Source material:
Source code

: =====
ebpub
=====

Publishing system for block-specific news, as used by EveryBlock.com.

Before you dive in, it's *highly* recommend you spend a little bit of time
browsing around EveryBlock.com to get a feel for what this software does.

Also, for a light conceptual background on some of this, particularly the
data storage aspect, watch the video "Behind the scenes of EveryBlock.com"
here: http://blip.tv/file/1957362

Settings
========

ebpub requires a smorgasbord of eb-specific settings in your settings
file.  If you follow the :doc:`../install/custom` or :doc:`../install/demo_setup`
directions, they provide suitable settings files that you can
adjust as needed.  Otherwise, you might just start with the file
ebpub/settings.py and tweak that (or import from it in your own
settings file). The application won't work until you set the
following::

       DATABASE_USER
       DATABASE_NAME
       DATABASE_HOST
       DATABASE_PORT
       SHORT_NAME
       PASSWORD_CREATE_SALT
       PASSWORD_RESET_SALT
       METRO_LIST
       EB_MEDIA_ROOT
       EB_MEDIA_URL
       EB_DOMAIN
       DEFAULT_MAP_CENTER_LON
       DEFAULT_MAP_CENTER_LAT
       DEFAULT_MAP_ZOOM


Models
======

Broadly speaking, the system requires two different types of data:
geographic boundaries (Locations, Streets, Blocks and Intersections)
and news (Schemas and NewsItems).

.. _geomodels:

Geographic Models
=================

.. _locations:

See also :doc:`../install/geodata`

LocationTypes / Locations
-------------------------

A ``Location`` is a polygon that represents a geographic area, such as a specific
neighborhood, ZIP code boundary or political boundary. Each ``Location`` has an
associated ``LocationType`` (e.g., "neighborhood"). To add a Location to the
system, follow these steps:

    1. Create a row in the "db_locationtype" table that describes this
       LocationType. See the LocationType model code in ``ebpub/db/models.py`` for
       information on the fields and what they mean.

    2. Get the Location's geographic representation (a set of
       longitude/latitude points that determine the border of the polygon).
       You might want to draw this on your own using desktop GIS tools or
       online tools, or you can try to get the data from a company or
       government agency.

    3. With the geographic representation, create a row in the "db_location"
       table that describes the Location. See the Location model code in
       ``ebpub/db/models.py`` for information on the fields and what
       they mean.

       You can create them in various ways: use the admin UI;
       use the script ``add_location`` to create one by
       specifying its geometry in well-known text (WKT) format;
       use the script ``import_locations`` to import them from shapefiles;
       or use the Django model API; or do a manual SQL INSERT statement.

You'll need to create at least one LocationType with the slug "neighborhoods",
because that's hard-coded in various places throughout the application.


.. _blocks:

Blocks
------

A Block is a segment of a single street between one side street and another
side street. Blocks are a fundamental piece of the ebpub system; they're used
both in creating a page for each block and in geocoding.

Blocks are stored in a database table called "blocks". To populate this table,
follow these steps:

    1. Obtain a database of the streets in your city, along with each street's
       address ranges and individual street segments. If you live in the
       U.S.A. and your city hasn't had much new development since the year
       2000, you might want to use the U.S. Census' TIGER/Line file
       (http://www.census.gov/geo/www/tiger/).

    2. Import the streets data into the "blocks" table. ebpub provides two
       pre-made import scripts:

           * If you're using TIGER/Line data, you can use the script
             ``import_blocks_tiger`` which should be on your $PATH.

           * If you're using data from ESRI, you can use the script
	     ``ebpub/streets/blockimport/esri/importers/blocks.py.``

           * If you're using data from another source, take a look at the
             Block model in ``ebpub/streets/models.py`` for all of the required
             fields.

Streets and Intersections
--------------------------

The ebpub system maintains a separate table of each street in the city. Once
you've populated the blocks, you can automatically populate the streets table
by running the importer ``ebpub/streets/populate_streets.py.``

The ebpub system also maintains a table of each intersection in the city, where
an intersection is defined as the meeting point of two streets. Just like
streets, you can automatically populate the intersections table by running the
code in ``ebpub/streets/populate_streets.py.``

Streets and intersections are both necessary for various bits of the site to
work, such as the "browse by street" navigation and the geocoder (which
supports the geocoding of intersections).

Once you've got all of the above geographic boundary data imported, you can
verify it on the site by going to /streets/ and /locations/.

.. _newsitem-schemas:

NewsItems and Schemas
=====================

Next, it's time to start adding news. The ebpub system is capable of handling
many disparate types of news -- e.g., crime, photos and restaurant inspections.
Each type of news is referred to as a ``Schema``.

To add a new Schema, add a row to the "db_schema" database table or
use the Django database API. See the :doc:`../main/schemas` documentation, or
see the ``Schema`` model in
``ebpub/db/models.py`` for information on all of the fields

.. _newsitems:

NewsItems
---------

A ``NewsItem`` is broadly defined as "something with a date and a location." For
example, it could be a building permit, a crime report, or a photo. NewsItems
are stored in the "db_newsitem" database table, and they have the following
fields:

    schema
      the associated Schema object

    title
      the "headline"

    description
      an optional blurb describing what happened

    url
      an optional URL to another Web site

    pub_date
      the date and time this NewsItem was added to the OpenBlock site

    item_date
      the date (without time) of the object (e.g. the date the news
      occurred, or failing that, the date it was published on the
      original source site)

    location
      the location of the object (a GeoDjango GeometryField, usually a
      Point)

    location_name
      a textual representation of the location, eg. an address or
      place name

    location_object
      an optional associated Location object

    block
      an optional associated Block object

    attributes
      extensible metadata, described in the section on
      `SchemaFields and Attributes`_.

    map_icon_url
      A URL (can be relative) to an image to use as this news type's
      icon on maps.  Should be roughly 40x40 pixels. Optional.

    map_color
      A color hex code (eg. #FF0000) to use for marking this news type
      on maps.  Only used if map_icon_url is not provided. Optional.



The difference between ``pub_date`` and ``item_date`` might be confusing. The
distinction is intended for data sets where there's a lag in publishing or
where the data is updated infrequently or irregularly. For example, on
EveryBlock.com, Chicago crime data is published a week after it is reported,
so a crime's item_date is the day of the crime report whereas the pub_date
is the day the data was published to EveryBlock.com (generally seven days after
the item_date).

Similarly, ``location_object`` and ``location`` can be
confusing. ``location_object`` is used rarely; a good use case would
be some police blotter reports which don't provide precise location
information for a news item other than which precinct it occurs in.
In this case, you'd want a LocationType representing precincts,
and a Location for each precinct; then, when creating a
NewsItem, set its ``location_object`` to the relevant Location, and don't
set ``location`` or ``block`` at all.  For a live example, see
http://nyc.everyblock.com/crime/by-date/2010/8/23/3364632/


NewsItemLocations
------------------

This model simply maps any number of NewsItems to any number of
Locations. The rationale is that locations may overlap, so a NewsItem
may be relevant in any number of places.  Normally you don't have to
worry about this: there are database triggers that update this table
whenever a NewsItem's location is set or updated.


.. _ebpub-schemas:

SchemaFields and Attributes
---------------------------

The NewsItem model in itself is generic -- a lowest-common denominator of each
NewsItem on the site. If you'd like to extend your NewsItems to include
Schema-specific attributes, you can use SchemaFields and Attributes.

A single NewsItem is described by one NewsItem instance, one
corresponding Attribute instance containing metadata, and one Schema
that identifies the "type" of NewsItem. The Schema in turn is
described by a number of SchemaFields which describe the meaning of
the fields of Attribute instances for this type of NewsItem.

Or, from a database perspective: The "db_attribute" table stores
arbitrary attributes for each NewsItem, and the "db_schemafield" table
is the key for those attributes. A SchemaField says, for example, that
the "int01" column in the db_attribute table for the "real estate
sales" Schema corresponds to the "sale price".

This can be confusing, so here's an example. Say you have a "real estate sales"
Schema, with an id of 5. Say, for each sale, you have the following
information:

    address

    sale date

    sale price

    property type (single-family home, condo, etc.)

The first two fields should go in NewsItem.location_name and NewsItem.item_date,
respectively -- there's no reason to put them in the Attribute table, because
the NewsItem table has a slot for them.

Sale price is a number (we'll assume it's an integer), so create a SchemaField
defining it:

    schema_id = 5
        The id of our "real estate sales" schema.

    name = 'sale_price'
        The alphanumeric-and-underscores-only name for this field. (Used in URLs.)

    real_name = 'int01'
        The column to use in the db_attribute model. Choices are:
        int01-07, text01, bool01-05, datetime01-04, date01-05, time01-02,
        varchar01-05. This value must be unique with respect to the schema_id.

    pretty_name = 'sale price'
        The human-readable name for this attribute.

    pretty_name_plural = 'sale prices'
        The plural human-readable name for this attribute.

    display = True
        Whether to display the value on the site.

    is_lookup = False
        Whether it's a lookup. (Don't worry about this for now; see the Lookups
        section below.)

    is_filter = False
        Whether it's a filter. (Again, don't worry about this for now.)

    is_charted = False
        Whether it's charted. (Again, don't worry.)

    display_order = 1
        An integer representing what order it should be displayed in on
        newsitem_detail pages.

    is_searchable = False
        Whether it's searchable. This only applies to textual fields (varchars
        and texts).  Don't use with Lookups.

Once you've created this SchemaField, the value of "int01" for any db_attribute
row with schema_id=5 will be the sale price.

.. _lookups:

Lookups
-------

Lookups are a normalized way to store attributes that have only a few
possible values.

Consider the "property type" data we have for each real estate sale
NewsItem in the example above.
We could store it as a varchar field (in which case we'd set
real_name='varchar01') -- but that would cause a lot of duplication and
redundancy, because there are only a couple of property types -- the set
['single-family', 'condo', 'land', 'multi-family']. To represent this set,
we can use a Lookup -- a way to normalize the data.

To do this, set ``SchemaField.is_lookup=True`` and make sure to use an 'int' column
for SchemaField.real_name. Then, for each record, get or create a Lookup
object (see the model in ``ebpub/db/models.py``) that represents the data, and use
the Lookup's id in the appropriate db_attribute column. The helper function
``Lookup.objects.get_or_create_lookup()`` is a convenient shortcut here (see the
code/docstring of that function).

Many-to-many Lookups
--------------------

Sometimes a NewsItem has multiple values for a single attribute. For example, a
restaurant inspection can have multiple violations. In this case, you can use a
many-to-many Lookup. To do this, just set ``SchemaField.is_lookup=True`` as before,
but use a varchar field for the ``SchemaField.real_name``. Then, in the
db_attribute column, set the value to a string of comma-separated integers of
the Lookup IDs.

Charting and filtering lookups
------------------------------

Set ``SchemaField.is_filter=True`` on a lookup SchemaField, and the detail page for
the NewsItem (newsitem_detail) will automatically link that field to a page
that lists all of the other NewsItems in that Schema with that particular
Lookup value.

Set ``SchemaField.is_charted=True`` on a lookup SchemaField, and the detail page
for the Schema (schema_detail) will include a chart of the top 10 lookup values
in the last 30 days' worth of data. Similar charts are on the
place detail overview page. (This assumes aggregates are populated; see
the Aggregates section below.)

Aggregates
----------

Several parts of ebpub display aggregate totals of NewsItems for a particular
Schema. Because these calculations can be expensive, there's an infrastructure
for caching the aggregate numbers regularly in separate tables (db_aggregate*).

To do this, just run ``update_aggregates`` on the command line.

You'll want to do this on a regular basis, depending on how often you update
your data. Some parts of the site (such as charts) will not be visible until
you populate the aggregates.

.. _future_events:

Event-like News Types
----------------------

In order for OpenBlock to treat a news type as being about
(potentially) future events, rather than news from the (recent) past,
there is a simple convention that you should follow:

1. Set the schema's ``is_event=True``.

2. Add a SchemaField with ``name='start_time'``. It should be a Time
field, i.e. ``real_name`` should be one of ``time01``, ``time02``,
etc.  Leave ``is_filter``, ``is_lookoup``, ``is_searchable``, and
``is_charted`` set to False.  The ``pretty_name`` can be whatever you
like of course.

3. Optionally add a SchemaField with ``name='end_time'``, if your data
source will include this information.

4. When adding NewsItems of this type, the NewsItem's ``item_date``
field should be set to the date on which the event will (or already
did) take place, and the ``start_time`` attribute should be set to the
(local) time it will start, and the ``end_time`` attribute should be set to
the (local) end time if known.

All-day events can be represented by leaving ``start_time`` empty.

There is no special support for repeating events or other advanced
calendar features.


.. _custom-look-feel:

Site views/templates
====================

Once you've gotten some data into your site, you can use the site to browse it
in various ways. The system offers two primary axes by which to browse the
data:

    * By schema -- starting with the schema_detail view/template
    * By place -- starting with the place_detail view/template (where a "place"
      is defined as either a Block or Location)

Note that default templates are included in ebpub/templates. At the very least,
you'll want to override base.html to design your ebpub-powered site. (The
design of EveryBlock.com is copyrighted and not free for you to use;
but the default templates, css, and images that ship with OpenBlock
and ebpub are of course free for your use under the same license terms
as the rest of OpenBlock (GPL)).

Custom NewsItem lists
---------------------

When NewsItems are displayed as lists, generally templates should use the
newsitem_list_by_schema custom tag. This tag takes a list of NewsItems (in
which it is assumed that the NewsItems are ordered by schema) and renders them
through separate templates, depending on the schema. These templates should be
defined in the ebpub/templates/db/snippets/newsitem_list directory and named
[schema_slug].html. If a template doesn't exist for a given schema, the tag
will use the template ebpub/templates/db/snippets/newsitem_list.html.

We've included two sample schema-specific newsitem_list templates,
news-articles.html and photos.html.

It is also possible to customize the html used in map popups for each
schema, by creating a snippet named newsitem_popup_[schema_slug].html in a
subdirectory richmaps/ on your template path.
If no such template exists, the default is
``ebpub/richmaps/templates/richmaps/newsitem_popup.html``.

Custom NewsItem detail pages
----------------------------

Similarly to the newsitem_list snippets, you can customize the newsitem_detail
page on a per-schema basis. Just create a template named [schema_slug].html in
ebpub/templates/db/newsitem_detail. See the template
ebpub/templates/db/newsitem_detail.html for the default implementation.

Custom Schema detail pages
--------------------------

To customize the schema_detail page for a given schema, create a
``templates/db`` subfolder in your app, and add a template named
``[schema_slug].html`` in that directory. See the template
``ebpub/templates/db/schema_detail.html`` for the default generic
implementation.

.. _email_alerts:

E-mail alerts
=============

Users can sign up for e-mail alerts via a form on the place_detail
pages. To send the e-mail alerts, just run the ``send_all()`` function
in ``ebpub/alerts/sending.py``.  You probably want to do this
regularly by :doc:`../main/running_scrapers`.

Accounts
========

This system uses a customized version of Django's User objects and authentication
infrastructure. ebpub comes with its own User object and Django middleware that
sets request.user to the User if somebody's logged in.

What this task involves:
Beginning with the opening line above, retype the records exactly through the line with "data storage aspect, watch", both ends included.

Result of the task:
Source code

: =====
ebpub
=====

Publishing system for block-specific news, as used by EveryBlock.com.

Before you dive in, it's *highly* recommend you spend a little bit of time
browsing around EveryBlock.com to get a feel for what this software does.

Also, for a light conceptual background on some of this, particularly the
data storage aspect, watch the video "Behind the scenes of EveryBlock.com"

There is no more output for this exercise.